• **Written instruction A**:
In the pitch usage text, what usage rate is listed for Collin McHugh's slider?
• **Written instruction B**:
List every pitch in Collin McHugh's repertoire as given in the pitch usage text.
• **Written instruction C**:
Reproduce the passage of the pitch usage text starting with "For McHugh this" and going on through "his other pitches.".

• **Given text**:
↓
For each pitch thrown more than 4 percent of the time, I calculated the z-score of its usage rate by comparing it to the average usage rate of that pitch among pitchers in that category. There are some things this method can't identify; if a pitcher is the only one to throw a certain mix of pitches, like fastball/knuckleball (R.A. Dickey) or fastball/slider/splitter (Jason Marquis), none of those pitches will show up. This is definitely a rough measure and is by no means a definitive ranking, but it should hopefully provide some useful information. I'm going to go through the top 5 pitches to see if this is picking up something real.

Rank Name Pitch Repertoire Usage Rate Z-Score LW
1 Collin McHugh Slider Fastball/Slider/Curveball/Changeup 43.7% 3.01 -0.56

Immediately, there's a disagreement between linear weights (LW) and this method, which is the point, so that's good. (The value in the LW column is the value per 100 pitches rather than the total value to allow pitches to be compared to each other without adjusting for usage.) Joe Vasile wrote about McHugh's slider here at BtBS less than two weeks ago and pointed out that his usage rates are incredible when compared to all pitchers, not just those with a similar repertoire to him.

For McHugh this season, it's been his curveball and fastball that have been particularly effective; per Brooks Baseball, more than half of his strikeouts have come on those two pitches, and hitters have a .280 SLG/.233 BABIP against his curve and a .346 SLG/.211 BABIP against his fastball, compared to a .500 SLG/.380 BABIP on the slider. That said, some of those good results are likely due to his high slider usage, and just being able to throw his slider so frequently while still getting good results overall is a sign that it is probably still a good pitch, despite the underwhelming results on it. This is a good pitch to start with, both because McHugh's usage is so extreme and it's an example of a pitch that doesn't look good in isolation but is likely providing lots of value to his other pitches.
↑
• **Extracted information**:
↓
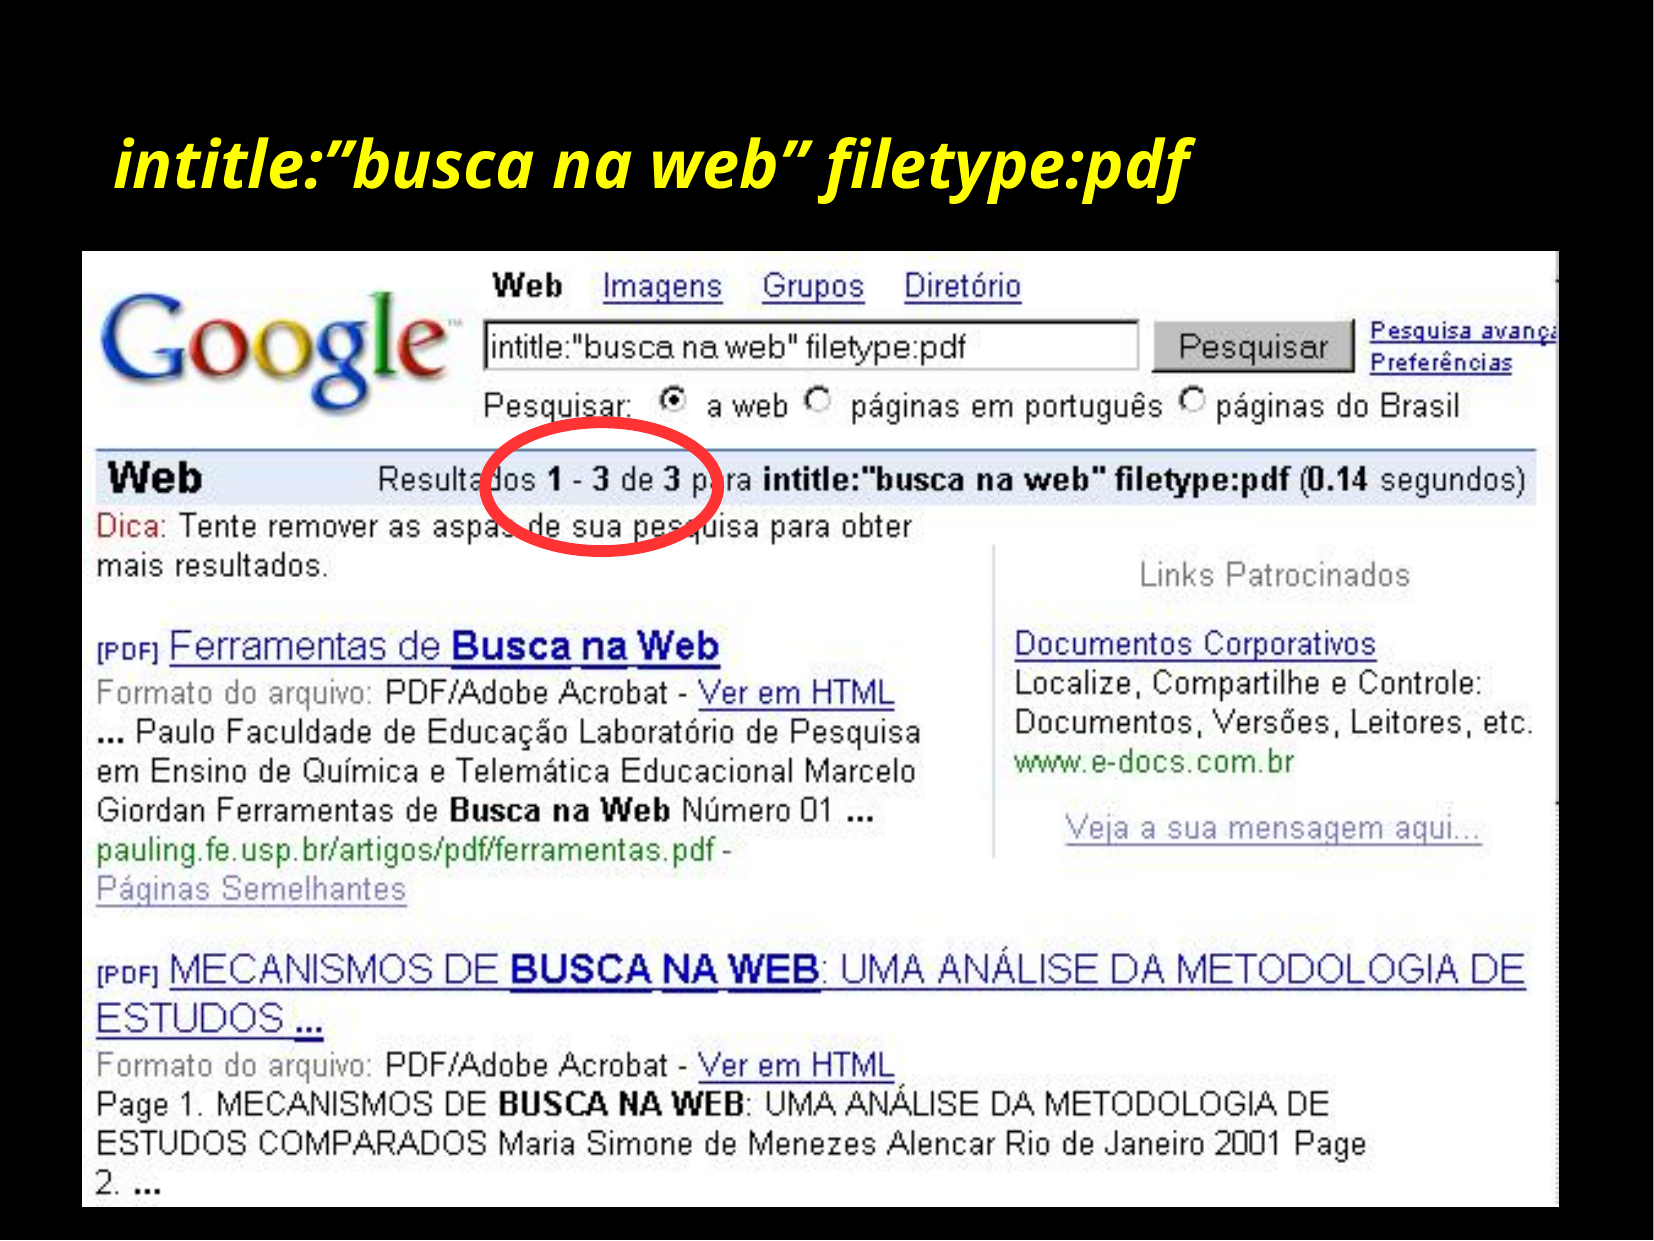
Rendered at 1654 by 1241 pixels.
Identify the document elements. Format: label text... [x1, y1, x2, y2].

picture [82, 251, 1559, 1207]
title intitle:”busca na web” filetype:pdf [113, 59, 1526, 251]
↑
↓
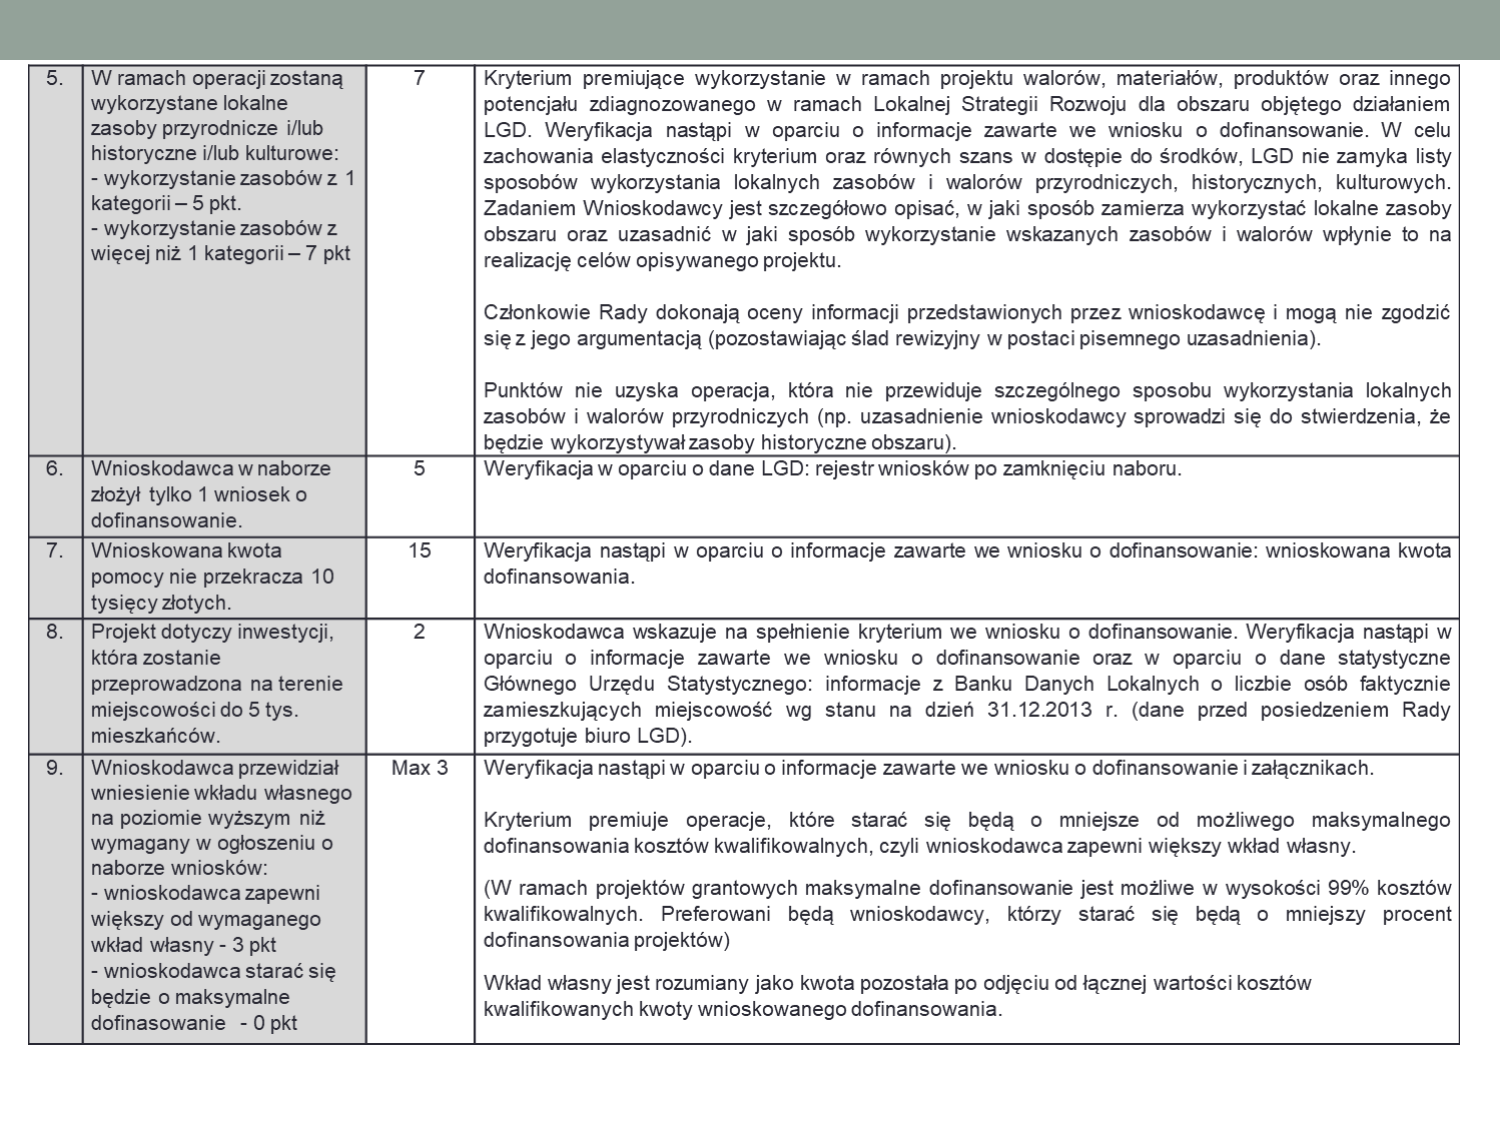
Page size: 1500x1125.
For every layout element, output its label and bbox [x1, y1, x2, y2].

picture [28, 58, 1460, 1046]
↑
↓
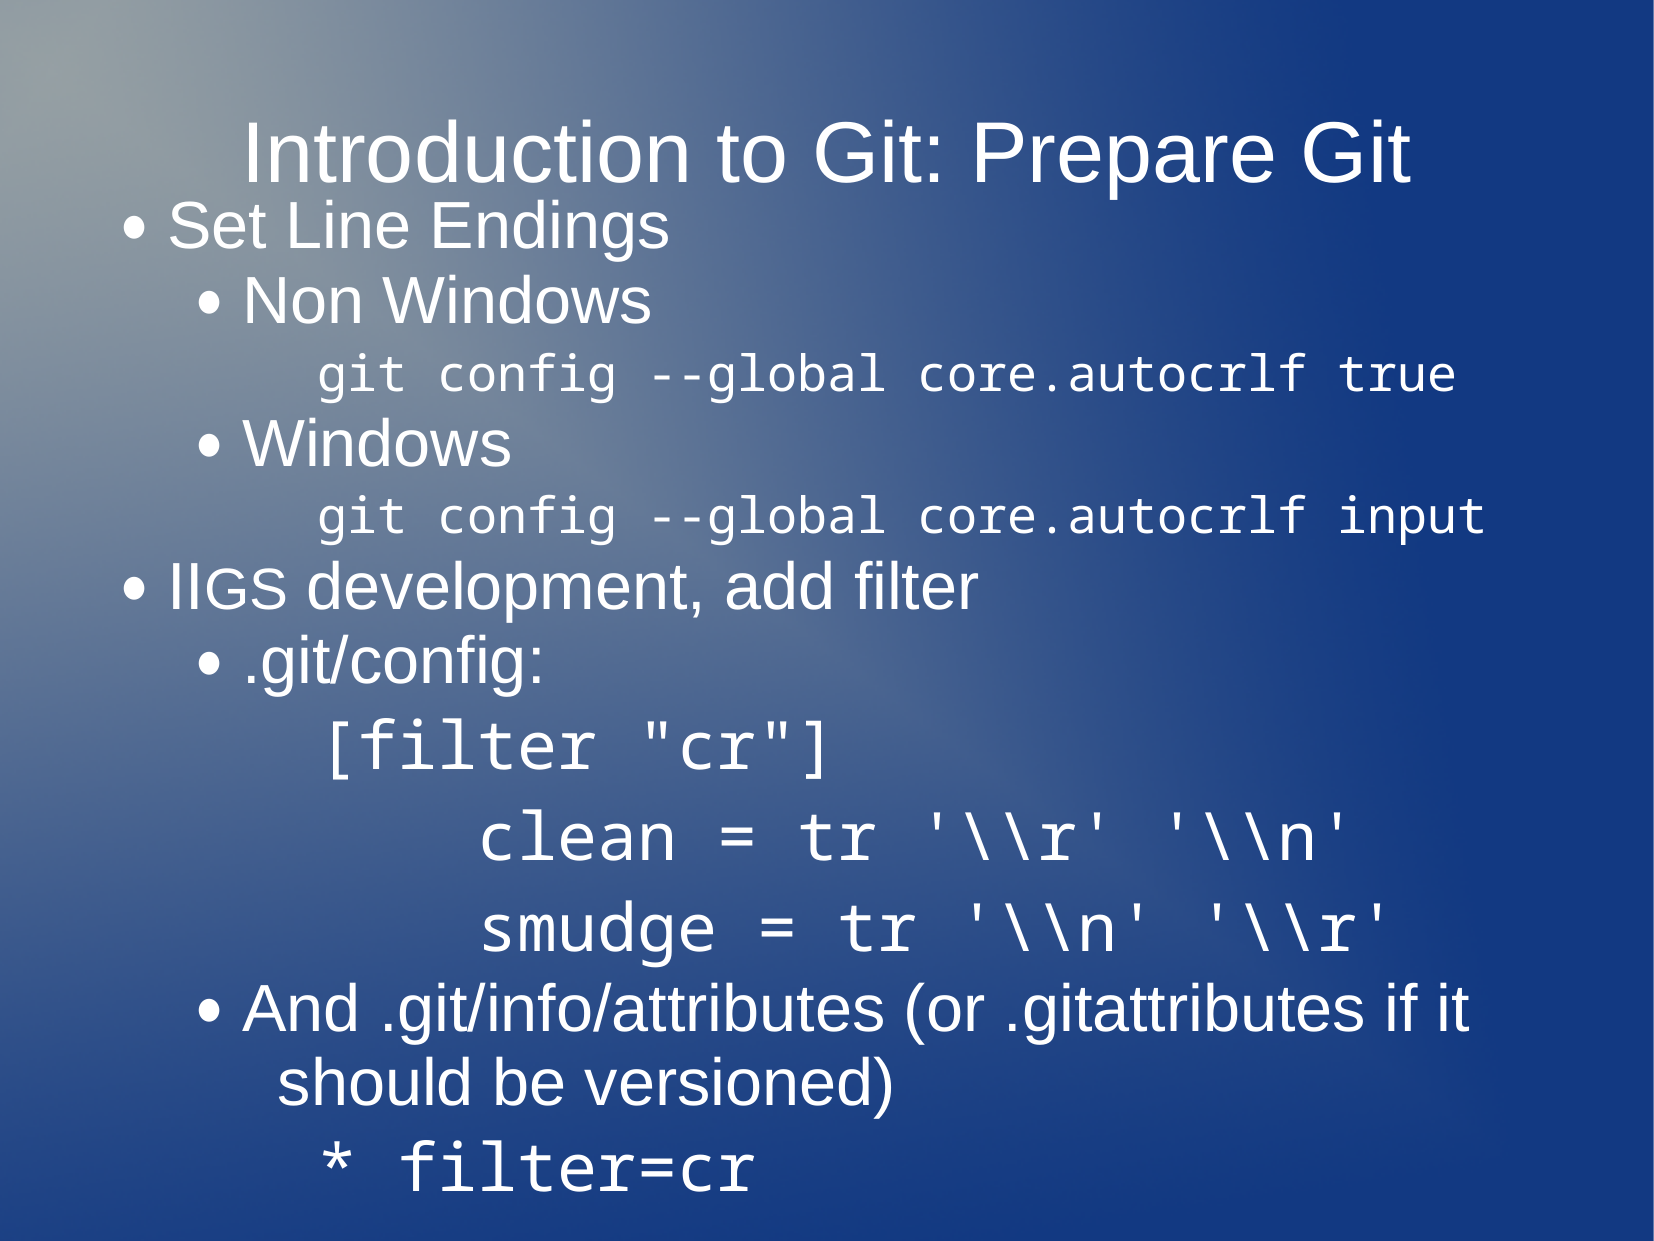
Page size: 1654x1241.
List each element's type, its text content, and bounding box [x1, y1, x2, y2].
↑
• **Complete answer A**:
43.7%

• **Complete answer B**:
Fastball, Slider, Curveball, Changeup

• **Complete answer C**:
For McHugh this season, it's been his curveball and fastball that have been particularly effective; per Brooks Baseball, more than half of his strikeouts have come on those two pitches, and hitters have a .280 SLG/.233 BABIP against his curve and a .346 SLG/.211 BABIP against his fastball, compared to a .500 SLG/.380 BABIP on the slider. That said, some of those good results are likely due to his high slider usage, and just being able to throw his slider so frequently while still getting good results overall is a sign that it is probably still a good pitch, despite the underwhelming results on it. This is a good pitch to start with, both because McHugh's usage is so extreme and it's an example of a pitch that doesn't look good in isolation but is likely providing lots of value to his other pitches.